──────── Input data ────────

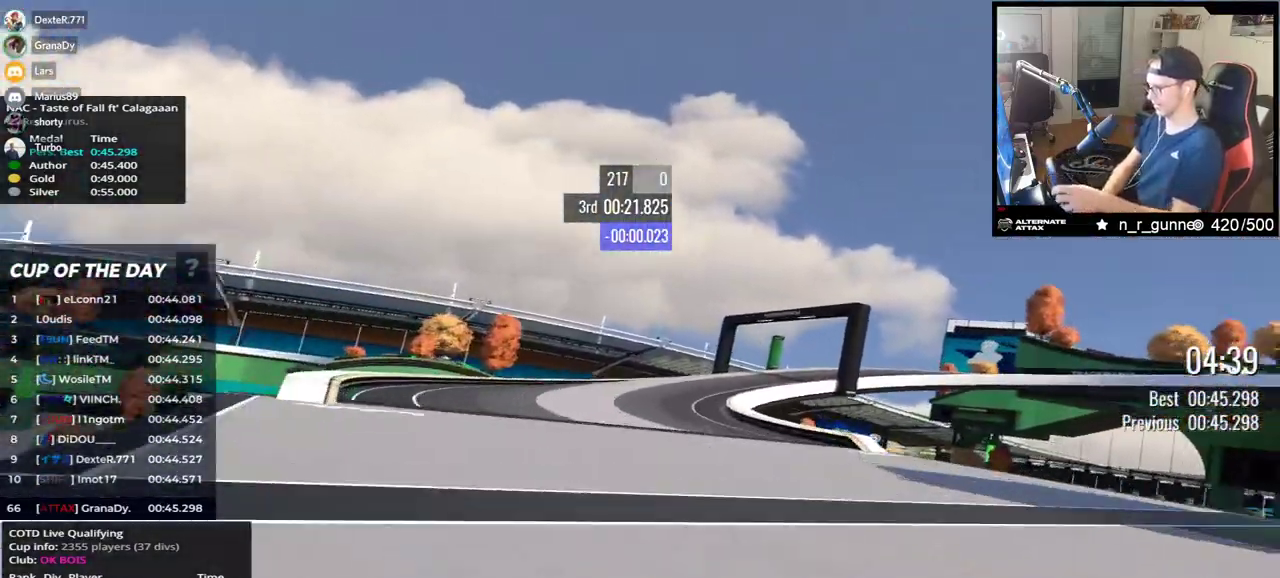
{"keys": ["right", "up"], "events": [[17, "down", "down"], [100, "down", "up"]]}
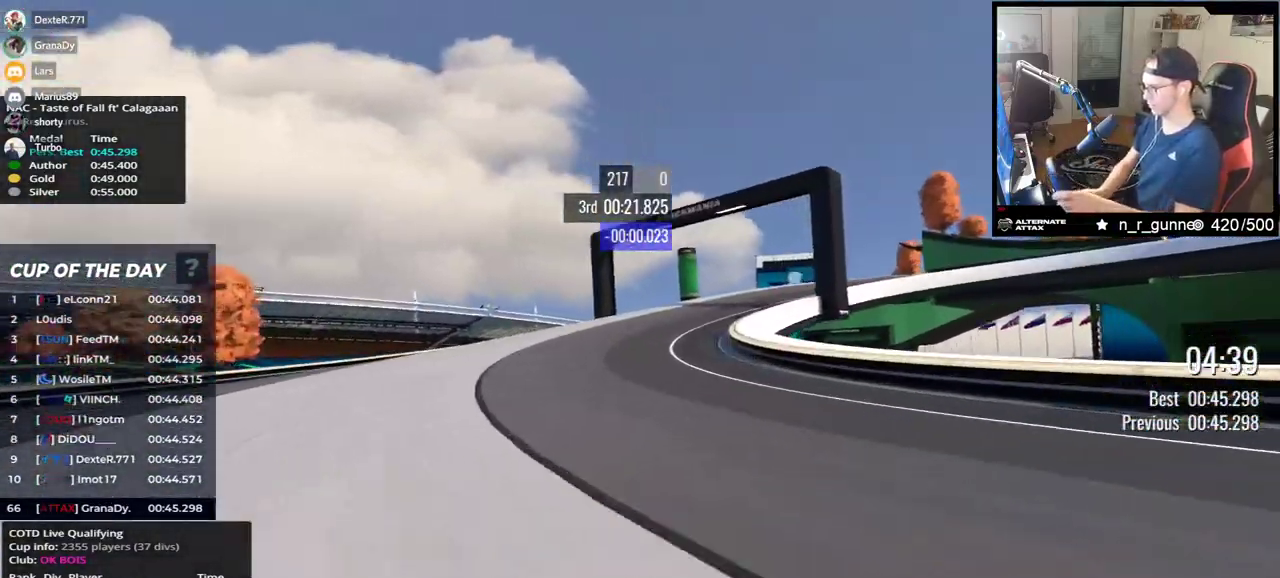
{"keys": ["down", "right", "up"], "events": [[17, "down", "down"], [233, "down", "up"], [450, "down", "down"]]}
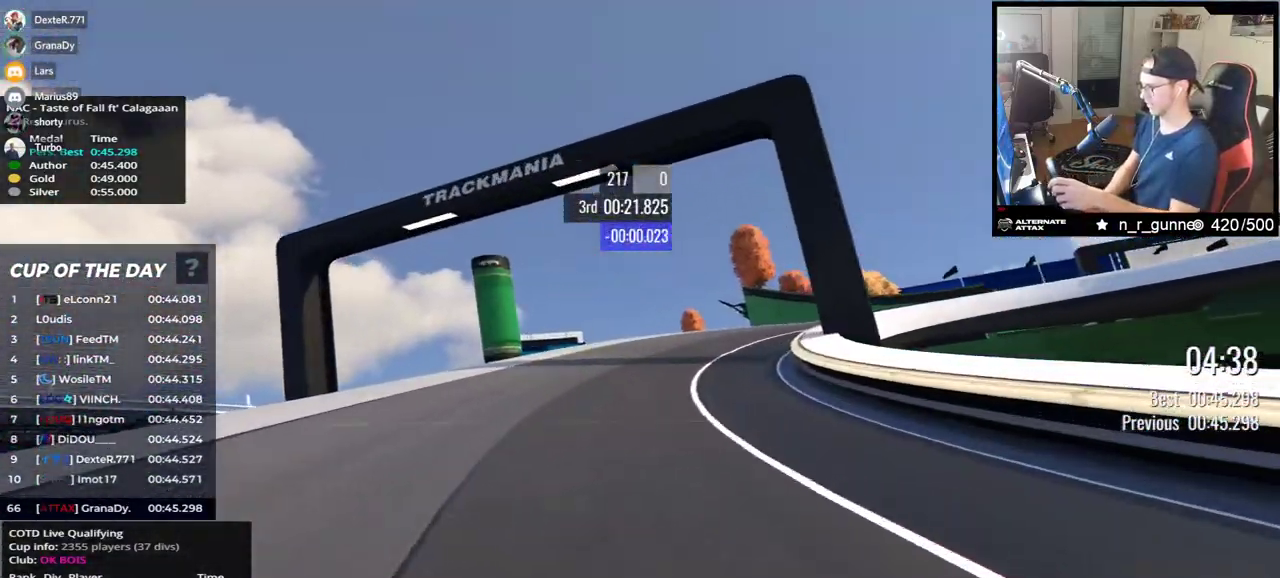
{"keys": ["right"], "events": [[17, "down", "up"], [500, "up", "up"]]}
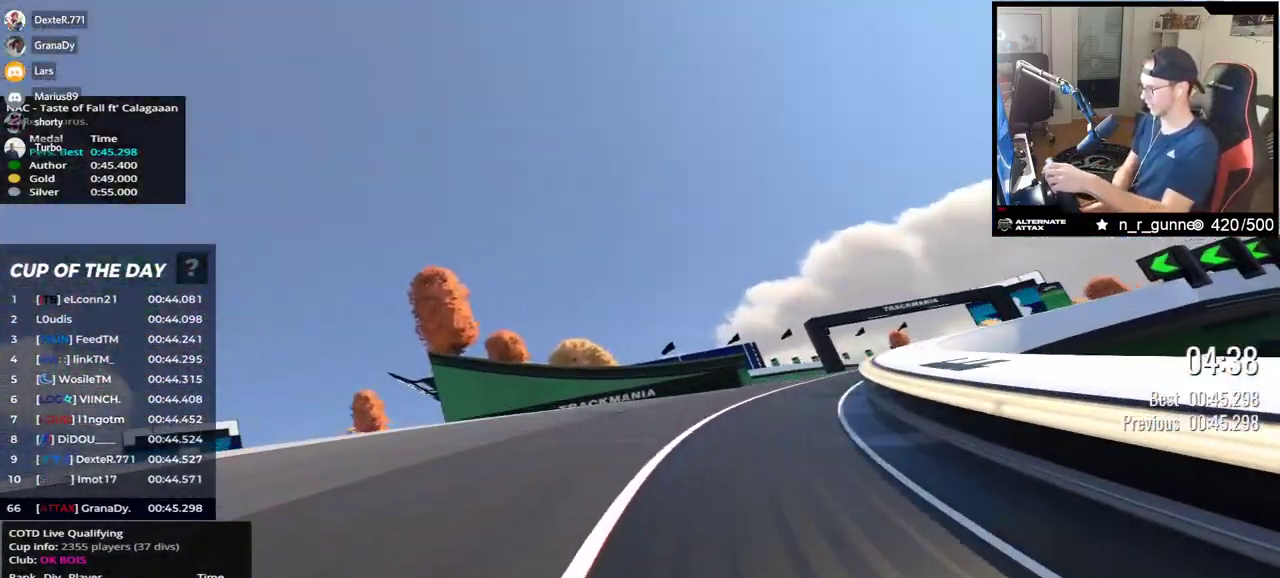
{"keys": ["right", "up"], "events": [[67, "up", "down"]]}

────────

# Task requirements
Please produce an exact copy of the listing, omitting the pictures.

# Task result
{"keys": ["right", "up"], "events": [[17, "down", "down"], [100, "down", "up"]]}
{"keys": ["down", "right", "up"], "events": [[17, "down", "down"], [233, "down", "up"], [450, "down", "down"]]}
{"keys": ["right"], "events": [[17, "down", "up"], [500, "up", "up"]]}
{"keys": ["right", "up"], "events": [[67, "up", "down"]]}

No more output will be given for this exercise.